* **YOUR TASK**
Please copy out the entries starting at the line containing "# private-ca" and ending at the line containing "For me, I would", with every character unchanged.

* **DATA SHOWN**
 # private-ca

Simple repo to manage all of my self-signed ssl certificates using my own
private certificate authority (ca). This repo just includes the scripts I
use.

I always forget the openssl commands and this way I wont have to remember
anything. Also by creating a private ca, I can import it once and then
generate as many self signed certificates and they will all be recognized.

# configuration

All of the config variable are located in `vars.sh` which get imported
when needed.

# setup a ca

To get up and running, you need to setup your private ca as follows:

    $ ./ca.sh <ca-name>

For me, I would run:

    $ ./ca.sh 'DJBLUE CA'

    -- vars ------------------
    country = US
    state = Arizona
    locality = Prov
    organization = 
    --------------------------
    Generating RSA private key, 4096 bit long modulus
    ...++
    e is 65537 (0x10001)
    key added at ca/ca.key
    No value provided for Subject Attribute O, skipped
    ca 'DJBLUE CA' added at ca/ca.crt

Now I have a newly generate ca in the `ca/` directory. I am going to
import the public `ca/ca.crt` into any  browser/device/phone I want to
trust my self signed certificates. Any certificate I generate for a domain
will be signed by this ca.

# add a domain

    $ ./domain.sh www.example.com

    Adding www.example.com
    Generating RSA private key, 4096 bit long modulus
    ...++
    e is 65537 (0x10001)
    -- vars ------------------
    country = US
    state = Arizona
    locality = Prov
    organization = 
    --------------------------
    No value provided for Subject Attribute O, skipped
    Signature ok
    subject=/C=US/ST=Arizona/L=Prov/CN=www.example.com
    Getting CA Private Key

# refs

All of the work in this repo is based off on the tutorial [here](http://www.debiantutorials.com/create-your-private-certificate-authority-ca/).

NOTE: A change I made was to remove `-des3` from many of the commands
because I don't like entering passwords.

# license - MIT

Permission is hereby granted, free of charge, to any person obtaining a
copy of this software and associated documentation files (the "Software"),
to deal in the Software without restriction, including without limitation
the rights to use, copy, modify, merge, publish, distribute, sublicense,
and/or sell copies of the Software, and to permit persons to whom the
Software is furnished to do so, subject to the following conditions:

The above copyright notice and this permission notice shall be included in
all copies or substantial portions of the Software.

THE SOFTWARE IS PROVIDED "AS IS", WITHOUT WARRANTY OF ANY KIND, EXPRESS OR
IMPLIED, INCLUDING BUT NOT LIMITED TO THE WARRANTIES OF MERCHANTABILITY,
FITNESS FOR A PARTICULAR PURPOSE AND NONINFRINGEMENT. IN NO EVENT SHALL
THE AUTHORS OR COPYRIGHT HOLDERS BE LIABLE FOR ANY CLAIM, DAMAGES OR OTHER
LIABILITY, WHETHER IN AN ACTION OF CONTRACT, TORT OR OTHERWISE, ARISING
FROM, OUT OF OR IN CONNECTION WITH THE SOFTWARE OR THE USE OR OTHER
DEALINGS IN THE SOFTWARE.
* * *
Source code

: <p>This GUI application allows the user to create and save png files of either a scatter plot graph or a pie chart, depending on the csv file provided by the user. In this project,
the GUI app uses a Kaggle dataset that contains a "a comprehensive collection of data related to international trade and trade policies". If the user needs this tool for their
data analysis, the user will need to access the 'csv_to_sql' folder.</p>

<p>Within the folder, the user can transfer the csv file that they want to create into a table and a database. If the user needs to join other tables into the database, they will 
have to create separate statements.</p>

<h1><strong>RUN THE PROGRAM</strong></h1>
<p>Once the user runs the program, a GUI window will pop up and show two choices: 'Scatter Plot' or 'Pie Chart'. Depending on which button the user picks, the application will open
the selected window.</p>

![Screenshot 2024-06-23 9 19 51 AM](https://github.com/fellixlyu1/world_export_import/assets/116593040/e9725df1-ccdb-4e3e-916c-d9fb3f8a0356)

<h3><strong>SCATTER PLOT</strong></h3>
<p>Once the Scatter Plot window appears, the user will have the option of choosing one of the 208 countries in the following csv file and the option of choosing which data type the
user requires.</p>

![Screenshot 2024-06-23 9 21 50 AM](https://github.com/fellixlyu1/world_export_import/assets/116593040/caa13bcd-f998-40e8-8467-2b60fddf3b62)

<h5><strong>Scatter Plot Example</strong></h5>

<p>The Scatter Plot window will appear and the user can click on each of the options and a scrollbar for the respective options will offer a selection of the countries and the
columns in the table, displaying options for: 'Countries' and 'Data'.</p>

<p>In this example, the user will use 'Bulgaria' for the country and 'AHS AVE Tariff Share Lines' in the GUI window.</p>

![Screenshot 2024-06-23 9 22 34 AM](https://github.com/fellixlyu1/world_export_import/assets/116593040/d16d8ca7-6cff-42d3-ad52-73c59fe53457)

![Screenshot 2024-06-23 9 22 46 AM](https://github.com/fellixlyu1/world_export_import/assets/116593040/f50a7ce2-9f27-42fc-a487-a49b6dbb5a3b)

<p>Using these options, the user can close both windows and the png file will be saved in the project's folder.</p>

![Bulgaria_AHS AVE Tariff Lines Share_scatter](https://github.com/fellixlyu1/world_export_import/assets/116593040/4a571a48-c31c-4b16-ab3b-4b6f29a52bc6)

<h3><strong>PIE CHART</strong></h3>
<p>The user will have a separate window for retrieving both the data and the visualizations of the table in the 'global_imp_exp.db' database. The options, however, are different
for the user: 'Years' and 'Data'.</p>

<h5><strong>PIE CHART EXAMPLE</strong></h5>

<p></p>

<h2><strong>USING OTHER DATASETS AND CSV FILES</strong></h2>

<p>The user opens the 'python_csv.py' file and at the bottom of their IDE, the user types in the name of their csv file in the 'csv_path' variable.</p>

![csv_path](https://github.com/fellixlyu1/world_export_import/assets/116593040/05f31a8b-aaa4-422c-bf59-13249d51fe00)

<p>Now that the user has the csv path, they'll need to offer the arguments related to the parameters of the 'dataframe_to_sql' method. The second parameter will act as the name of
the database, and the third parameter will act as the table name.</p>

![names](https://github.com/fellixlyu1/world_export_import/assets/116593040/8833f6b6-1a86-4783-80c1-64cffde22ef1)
---
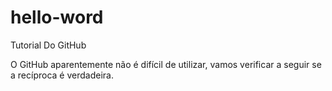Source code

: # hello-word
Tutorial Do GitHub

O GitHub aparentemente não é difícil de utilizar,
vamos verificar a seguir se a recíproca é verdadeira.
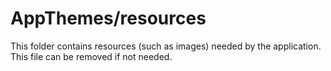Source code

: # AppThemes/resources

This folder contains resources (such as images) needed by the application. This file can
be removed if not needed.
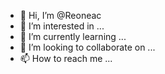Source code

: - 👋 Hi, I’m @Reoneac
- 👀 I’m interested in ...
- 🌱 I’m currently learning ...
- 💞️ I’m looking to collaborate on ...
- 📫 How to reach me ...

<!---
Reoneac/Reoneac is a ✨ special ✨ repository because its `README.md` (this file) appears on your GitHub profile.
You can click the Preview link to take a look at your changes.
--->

* **ANSWER**
 # private-ca

Simple repo to manage all of my self-signed ssl certificates using my own
private certificate authority (ca). This repo just includes the scripts I
use.

I always forget the openssl commands and this way I wont have to remember
anything. Also by creating a private ca, I can import it once and then
generate as many self signed certificates and they will all be recognized.

# configuration

All of the config variable are located in `vars.sh` which get imported
when needed.

# setup a ca

To get up and running, you need to setup your private ca as follows:

    $ ./ca.sh <ca-name>

For me, I would run:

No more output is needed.